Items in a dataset
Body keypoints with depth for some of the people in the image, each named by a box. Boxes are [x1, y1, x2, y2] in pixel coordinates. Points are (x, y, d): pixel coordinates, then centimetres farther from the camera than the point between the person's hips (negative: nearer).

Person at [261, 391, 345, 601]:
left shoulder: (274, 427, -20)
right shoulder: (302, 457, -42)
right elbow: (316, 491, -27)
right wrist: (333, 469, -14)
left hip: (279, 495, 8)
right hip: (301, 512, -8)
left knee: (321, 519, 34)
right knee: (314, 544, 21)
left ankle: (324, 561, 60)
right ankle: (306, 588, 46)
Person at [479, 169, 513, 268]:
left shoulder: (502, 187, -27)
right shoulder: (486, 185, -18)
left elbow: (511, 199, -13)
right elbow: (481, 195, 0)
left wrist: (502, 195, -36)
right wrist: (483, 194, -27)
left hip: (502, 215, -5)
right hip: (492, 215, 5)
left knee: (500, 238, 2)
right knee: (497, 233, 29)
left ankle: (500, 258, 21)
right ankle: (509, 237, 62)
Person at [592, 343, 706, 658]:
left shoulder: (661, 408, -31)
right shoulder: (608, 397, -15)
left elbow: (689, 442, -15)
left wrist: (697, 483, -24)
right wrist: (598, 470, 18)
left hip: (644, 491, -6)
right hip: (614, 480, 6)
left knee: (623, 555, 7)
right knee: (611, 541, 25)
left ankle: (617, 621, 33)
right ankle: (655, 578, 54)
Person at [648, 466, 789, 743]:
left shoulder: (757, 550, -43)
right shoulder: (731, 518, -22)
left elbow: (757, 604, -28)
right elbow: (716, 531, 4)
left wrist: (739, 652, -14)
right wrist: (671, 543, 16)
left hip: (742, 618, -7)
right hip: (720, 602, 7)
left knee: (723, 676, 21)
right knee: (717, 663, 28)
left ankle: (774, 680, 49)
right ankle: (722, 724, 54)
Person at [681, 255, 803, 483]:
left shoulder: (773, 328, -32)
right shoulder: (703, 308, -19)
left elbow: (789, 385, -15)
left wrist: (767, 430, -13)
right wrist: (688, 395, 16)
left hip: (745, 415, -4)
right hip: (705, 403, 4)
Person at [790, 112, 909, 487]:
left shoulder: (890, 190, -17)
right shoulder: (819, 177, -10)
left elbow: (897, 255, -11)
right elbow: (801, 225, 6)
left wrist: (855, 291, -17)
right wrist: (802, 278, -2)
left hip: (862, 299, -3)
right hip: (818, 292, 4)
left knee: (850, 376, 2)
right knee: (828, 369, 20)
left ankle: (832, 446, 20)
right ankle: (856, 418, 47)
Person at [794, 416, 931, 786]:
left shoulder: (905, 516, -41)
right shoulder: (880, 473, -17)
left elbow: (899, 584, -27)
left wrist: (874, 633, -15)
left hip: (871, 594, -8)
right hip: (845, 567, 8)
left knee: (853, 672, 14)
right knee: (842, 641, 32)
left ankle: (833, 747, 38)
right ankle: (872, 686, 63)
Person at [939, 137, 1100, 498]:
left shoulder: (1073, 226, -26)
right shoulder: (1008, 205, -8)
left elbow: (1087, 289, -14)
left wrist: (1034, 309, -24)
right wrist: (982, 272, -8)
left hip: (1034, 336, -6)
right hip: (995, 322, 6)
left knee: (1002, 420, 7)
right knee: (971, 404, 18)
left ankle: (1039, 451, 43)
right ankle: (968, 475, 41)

- _What this task involves_
Can you extract each line of the records that contains the word "elbow"? Case matters.

- _Solution below_
right elbow: (316, 491, -27)
left elbow: (511, 199, -13)
right elbow: (481, 195, 0)
left elbow: (689, 442, -15)
left elbow: (757, 604, -28)
right elbow: (716, 531, 4)
left elbow: (789, 385, -15)
left elbow: (897, 255, -11)
right elbow: (801, 225, 6)
left elbow: (899, 584, -27)
left elbow: (1087, 289, -14)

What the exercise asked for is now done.